■ **Dataset entries**
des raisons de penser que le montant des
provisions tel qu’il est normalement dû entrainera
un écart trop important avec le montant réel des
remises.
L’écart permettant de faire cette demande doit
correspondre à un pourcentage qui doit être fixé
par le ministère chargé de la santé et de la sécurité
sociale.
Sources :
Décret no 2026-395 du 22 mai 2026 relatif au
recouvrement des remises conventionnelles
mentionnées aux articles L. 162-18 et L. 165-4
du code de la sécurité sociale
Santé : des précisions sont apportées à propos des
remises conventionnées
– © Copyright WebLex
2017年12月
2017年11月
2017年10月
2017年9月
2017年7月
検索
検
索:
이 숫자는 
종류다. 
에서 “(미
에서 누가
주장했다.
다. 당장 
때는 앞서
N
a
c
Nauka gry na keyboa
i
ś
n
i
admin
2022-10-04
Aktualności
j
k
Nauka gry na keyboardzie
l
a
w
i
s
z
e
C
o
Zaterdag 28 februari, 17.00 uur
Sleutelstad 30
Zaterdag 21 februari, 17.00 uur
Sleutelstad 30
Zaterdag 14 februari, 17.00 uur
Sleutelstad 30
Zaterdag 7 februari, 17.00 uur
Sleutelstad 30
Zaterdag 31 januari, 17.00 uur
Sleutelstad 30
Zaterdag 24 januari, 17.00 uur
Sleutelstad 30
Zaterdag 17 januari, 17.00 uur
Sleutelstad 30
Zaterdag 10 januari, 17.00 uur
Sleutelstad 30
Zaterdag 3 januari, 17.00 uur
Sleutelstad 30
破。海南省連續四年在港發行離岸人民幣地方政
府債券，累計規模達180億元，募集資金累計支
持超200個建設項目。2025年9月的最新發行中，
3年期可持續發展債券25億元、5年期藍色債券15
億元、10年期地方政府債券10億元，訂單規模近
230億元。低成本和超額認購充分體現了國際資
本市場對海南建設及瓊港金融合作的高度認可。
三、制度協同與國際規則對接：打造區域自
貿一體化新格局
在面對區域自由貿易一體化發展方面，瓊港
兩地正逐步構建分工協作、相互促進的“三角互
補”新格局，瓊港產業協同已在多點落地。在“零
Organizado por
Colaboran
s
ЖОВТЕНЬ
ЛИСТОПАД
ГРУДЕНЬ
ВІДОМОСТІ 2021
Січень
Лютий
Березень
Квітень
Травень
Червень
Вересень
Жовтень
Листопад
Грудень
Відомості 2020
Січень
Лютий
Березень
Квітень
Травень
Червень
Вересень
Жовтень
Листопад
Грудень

■ **TASK**
An exact copy of the lines from the one with "correspondre à un" to the final line of the entries is all that the answer should hold.

■ **RESPONSE TO THIS TASK**
correspondre à un pourcentage qui doit être fixé
par le ministère chargé de la santé et de la sécurité
sociale.
Sources :
Décret no 2026-395 du 22 mai 2026 relatif au
recouvrement des remises conventionnelles
mentionnées aux articles L. 162-18 et L. 165-4
du code de la sécurité sociale
Santé : des précisions sont apportées à propos des
remises conventionnées
– © Copyright WebLex
2017年12月
2017年11月
2017年10月
2017年9月
2017年7月
検索
検
索:
이 숫자는 
종류다. 
에서 “(미
에서 누가
주장했다.
다. 당장 
때는 앞서
N
a
c
Nauka gry na keyboa
i
ś
n
i
admin
2022-10-04
Aktualności
j
k
Nauka gry na keyboardzie
l
a
w
i
s
z
e
C
o
Zaterdag 28 februari, 17.00 uur
Sleutelstad 30
Zaterdag 21 februari, 17.00 uur
Sleutelstad 30
Zaterdag 14 februari, 17.00 uur
Sleutelstad 30
Zaterdag 7 februari, 17.00 uur
Sleutelstad 30
Zaterdag 31 januari, 17.00 uur
Sleutelstad 30
Zaterdag 24 januari, 17.00 uur
Sleutelstad 30
Zaterdag 17 januari, 17.00 uur
Sleutelstad 30
Zaterdag 10 januari, 17.00 uur
Sleutelstad 30
Zaterdag 3 januari, 17.00 uur
Sleutelstad 30
破。海南省連續四年在港發行離岸人民幣地方政
府債券，累計規模達180億元，募集資金累計支
持超200個建設項目。2025年9月的最新發行中，
3年期可持續發展債券25億元、5年期藍色債券15
億元、10年期地方政府債券10億元，訂單規模近
230億元。低成本和超額認購充分體現了國際資
本市場對海南建設及瓊港金融合作的高度認可。
三、制度協同與國際規則對接：打造區域自
貿一體化新格局
在面對區域自由貿易一體化發展方面，瓊港
兩地正逐步構建分工協作、相互促進的“三角互
補”新格局，瓊港產業協同已在多點落地。在“零
Organizado por
Colaboran
s
ЖОВТЕНЬ
ЛИСТОПАД
ГРУДЕНЬ
ВІДОМОСТІ 2021
Січень
Лютий
Березень
Квітень
Травень
Червень
Вересень
Жовтень
Листопад
Грудень
Відомості 2020
Січень
Лютий
Березень
Квітень
Травень
Червень
Вересень
Жовтень
Листопад
Грудень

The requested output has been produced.